Buku yang bertitel Muqaddimah ini adalah karya terpenting yang diwariskannya. Hal-hal yang berkenaan dengan ilmu sejarah merupakan inti utama dari pemikiran Ibn Khaldun yang diketengahkan di dalam buku yang juga disebutnya sebagai Kitab al-’Ibar ini. Memang, tidak diragukan, adalah sudah sepantasnya jika sejarah harus dipandang sebagai sebuah ilmu yang sangat penting. Bagi Ibn Khladun sendiri, sejarah pada hakikatnya adalah catatan tentang masyarakat umat manusia, bahkan identik dengan peradaban dunia. Lebih dari itu, ilmu sejarah ini pun pada akhirnya akan sangat bermanfaat bagi siapa saja yang kemudian ingin mempraktikannya dalam persoalan agama dan dunia.

Dibuka dengan pengantar yang menguraikan manfaat besar historiografi (ilmu sejarah), pengertian tentang segala bentuk metode historiografi, dan secara selayang pandang mengemukakan pula sejumlah kesalahan yang dilakukan para sejarahwan pendahulunya, Ibn Khaldun kemudian mulai memaparkan hal-ihwal yang berkenaan dengan peradaban (‘umran). Dalam Kitab al-’Ibar buku kesatu ini, uraian mengenai peradaban dan ciri-cirinya yang hakiki memang menjadi pokok bahasan utama Ibn Khaldun. Lewat tinjauan historiografis, hal-hal yang berkaitan dengan peradaban, seperti kekuasaan, pemerintahan, mata pencaharian, keahlian-keahlian, penghidupan, dan ilmu pengetahuan, dengan segala sebab dan alasannya, dipaparkannya secara gamblang dan cukup mendetil dalam enam bab pembahasan.

Pandangan untuk senantiasa berusaha menegakkan dan menjaga objektivitas—sebagaimana ciri dari semangat ilmiah dalam tradisi intelektual Islam yang bersumber pada kesadaran religius-tauhid—tampak pula pada Ibn Khaldun dalam bukunya ini.
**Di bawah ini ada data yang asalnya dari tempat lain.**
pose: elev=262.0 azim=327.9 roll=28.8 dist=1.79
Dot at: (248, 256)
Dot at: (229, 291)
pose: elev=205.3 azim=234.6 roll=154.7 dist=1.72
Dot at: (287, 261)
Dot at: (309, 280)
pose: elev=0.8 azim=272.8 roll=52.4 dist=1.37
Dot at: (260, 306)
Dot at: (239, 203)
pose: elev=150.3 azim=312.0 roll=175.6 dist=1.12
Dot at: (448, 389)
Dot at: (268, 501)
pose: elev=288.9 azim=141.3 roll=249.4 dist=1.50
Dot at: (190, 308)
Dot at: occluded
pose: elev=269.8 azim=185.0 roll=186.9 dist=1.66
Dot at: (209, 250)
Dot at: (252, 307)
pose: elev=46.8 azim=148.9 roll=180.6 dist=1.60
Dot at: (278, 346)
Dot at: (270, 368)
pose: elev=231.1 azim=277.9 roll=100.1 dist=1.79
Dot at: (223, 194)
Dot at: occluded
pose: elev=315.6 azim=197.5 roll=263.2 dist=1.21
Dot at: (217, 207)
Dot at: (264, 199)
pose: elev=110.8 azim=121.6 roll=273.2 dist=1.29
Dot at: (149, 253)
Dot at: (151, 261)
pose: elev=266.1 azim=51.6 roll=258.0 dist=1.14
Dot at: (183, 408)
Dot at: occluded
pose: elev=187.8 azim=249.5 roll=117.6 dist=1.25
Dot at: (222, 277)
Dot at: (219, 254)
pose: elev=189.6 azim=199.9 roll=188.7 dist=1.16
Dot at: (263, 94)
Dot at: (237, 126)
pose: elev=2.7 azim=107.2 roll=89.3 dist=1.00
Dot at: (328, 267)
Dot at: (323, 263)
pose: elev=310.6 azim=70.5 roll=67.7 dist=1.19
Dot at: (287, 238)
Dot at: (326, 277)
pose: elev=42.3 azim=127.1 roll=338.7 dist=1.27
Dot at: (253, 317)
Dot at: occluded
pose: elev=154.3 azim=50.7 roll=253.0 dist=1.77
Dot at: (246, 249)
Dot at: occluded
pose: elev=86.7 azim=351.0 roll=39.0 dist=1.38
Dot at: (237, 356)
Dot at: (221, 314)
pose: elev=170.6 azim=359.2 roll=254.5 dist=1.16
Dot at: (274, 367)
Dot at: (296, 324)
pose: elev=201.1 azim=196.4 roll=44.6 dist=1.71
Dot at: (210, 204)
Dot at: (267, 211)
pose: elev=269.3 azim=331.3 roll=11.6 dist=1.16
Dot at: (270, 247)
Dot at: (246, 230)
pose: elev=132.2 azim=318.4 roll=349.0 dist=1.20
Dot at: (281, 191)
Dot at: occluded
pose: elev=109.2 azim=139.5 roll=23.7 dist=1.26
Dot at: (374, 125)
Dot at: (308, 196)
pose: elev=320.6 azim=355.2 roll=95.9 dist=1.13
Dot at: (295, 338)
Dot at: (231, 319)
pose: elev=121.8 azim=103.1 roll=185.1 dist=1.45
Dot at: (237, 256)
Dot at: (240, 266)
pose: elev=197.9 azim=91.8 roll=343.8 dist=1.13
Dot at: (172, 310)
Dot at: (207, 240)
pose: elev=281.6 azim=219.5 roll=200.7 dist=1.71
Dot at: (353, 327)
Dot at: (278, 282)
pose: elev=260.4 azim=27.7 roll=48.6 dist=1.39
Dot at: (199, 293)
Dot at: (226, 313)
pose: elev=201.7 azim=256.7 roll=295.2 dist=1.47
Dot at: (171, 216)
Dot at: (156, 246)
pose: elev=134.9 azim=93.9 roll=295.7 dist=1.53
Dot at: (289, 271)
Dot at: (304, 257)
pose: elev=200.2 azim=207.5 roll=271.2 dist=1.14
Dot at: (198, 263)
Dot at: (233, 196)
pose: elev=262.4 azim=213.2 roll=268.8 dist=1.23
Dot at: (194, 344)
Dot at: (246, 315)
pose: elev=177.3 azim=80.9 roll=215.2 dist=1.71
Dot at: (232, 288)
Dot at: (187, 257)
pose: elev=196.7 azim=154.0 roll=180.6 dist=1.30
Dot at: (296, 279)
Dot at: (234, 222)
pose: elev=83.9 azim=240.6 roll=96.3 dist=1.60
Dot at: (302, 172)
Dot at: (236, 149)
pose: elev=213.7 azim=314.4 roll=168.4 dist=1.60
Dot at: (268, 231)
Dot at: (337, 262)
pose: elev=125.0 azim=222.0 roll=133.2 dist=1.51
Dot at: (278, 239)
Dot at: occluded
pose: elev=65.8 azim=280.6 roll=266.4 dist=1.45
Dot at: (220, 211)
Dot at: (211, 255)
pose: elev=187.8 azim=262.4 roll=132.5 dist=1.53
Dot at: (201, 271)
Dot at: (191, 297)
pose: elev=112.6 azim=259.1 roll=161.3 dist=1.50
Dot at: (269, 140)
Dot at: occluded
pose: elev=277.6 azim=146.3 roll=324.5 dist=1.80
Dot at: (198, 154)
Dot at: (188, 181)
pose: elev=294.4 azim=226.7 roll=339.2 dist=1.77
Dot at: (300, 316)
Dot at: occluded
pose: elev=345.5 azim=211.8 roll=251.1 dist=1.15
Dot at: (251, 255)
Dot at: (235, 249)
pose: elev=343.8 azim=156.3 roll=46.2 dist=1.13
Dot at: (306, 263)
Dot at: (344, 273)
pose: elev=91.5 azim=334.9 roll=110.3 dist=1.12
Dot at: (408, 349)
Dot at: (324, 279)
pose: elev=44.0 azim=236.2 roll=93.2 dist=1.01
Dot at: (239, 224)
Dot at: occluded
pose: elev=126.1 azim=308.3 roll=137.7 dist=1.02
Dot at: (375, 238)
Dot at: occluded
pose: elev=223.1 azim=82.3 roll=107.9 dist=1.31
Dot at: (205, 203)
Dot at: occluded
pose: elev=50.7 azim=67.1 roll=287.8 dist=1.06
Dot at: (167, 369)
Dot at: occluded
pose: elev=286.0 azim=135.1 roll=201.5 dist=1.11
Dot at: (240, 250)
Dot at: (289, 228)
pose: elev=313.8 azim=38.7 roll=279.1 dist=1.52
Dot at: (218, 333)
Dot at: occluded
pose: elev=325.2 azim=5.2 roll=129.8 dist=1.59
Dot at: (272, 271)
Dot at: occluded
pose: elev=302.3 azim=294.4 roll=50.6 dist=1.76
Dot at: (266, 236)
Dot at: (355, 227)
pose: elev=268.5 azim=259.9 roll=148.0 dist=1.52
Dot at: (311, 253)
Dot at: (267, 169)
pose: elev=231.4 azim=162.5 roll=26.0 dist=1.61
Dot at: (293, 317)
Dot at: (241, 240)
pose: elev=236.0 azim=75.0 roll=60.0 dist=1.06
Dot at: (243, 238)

Selain argumentatif ketika memaparkan sejumlah pemikiran dan pandangannya, ia pun sekaligus mencoba untuk mengkritisi (dan mengoreksi) para cendekiawan pendahulunya. Satu hal yang menarik untuk dicermati, di dalam menyajikan pembahasannya itu pun Ibn Khaldun menggunakan metodologi dan sistematika yang cukup tegas. Hal ini tampaknya selaras dengan keyakinan Ibn Khaldun sendiri yang berpendapat bahwa sejarah adalah satu disiplin ilmu yang memiliki metode (mahzab) yang mantap.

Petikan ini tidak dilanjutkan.